- **提示文**:

────────────────

このポータブルRaspberry Piゲーム機は、失われた青春のアーケードゲームを取り戻してくれる


eNcadeは、人々の忘れていたノスタルジアに乗じることを期待している。実質的にRasberry Piを可愛いらしいケースに入れただけだが、このポータブルコンソールは、伝説的ゲームにオンライン・マルチプレーヤー機能を追加して、世界中のプレーヤーとジャウストを戦ったり、町内の友達とマリオブラザーズをプレーしたりできるようにすると約束している。

────────────────

- **保存済みの項目**:

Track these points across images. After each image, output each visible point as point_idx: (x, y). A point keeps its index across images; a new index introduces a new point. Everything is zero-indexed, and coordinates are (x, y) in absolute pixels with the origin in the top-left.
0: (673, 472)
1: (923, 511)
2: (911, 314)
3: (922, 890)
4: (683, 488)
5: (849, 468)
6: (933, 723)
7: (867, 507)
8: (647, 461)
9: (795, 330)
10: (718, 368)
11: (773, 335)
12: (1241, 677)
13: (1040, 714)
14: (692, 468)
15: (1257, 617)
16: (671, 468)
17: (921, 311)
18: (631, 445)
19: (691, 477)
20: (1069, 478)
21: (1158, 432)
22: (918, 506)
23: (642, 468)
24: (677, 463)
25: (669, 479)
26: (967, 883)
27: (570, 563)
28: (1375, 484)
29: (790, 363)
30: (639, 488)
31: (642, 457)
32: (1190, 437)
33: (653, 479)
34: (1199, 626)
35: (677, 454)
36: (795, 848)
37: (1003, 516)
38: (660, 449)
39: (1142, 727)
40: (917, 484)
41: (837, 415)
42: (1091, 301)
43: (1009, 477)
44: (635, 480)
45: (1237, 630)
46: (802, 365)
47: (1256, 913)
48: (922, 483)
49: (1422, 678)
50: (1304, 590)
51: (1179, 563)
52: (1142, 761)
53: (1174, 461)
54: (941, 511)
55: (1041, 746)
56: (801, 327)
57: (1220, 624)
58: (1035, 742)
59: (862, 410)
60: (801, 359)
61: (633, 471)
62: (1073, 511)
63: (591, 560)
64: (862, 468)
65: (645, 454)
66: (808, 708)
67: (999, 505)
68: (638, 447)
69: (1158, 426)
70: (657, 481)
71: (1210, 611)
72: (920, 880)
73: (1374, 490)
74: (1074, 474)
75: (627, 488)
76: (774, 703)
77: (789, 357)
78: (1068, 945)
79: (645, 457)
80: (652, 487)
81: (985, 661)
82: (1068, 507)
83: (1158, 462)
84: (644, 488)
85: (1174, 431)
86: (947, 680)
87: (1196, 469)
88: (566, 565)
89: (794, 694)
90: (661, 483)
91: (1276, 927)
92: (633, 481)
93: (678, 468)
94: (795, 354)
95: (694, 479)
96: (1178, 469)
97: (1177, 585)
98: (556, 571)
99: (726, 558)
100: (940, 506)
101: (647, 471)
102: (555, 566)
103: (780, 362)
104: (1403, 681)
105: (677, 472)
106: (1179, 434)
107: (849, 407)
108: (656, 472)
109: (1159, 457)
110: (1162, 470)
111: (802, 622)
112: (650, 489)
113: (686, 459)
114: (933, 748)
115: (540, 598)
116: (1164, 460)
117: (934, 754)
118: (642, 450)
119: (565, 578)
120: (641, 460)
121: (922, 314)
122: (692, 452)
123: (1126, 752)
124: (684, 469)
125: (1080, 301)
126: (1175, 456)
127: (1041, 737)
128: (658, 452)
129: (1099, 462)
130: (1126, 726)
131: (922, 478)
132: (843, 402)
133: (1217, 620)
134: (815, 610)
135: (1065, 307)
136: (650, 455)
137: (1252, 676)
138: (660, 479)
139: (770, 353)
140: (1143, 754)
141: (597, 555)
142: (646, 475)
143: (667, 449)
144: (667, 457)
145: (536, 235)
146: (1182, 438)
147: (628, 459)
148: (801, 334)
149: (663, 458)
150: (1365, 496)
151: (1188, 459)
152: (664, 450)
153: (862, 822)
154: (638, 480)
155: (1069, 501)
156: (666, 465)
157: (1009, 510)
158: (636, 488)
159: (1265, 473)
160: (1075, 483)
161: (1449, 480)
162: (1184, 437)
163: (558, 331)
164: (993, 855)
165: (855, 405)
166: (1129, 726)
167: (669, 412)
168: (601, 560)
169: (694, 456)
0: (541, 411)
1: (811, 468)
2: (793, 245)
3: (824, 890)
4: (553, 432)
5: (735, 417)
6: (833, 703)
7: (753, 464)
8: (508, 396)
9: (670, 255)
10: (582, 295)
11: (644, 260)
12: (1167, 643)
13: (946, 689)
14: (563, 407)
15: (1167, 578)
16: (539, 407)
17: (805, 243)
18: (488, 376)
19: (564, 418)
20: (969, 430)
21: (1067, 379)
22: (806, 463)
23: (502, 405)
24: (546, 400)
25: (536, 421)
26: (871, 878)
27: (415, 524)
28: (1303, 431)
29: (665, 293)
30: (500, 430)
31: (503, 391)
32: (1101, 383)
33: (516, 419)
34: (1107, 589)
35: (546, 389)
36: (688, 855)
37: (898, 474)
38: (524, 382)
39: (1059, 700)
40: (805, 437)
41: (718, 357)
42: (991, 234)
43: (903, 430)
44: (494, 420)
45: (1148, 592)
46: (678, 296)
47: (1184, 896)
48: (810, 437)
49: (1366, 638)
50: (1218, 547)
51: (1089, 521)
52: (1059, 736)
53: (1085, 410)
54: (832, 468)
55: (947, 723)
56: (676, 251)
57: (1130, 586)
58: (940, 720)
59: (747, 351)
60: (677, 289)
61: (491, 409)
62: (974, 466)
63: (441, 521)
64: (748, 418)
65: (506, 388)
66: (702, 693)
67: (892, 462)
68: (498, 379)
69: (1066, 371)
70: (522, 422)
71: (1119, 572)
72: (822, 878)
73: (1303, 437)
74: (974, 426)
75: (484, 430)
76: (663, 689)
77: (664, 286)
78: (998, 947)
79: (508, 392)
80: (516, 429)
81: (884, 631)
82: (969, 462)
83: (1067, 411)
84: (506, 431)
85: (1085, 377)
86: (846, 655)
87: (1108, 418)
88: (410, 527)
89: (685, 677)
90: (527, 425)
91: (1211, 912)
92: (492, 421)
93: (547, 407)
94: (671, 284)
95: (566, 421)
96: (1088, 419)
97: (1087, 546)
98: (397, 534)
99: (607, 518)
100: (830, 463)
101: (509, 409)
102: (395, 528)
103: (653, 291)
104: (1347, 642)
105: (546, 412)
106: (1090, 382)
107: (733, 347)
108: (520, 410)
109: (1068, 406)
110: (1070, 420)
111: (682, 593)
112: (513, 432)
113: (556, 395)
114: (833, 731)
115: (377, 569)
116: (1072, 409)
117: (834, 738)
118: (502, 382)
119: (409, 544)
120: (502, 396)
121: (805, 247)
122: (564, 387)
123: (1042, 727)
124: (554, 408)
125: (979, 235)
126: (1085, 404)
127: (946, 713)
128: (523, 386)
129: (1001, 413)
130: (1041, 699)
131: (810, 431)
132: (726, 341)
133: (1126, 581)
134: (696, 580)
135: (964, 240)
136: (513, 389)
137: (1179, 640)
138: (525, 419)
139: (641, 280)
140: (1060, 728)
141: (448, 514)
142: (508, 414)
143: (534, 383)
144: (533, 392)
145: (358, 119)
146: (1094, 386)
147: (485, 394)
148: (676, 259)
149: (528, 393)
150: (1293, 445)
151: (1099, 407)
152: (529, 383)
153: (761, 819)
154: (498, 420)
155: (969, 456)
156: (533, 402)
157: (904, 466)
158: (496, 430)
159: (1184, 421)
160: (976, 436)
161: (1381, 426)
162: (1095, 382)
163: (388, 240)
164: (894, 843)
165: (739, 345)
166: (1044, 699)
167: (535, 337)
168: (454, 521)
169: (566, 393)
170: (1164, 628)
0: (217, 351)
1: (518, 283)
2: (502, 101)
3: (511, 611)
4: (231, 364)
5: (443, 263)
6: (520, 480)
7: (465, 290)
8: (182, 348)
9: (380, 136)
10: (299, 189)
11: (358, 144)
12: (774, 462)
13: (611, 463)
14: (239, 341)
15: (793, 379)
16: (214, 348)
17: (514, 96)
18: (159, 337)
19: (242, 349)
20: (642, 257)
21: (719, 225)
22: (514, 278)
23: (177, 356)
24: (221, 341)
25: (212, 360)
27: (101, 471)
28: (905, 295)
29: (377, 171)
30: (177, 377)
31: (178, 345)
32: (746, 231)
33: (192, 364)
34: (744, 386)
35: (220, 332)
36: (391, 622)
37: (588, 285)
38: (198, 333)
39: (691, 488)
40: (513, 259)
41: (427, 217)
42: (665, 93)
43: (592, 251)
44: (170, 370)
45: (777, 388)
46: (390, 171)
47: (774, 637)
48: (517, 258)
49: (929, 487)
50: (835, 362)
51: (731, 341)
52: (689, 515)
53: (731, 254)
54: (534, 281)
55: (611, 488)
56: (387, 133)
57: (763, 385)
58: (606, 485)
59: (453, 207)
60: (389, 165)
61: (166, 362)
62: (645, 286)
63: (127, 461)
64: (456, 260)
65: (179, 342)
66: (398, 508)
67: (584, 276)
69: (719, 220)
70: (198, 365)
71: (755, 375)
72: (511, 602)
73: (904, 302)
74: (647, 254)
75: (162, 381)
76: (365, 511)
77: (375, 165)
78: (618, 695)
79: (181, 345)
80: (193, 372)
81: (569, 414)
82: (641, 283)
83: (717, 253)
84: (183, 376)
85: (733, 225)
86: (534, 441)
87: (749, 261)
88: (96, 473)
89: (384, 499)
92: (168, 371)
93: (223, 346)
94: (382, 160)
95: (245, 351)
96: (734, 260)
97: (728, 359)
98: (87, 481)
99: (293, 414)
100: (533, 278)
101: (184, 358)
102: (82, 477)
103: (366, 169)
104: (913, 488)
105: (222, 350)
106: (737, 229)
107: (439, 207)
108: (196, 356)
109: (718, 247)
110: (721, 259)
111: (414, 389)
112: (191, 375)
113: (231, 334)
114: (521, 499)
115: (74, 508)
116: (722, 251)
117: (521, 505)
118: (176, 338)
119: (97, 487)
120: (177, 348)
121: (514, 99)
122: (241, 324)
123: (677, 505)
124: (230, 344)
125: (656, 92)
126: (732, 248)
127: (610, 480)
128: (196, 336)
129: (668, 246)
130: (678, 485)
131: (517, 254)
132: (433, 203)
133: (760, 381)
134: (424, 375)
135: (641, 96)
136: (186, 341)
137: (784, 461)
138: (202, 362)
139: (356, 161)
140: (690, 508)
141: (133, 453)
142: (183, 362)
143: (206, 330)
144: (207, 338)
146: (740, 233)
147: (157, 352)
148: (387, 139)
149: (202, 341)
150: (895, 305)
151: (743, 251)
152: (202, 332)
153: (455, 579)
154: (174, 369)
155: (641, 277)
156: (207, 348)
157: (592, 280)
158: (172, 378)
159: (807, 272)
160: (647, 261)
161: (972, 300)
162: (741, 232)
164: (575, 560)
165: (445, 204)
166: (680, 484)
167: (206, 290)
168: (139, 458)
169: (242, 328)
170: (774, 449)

────────────────

- **作業課題**:
提示文を冒頭から末尾まで、一字も変えずにすべて出力してください。

- **回答欄**:
このポータブルRaspberry Piゲーム機は、失われた青春のアーケードゲームを取り戻してくれる


eNcadeは、人々の忘れていたノスタルジアに乗じることを期待している。実質的にRasberry Piを可愛いらしいケースに入れただけだが、このポータブルコンソールは、伝説的ゲームにオンライン・マルチプレーヤー機能を追加して、世界中のプレーヤーとジャウストを戦ったり、町内の友達とマリオブラザーズをプレーしたりできるようにすると約束している。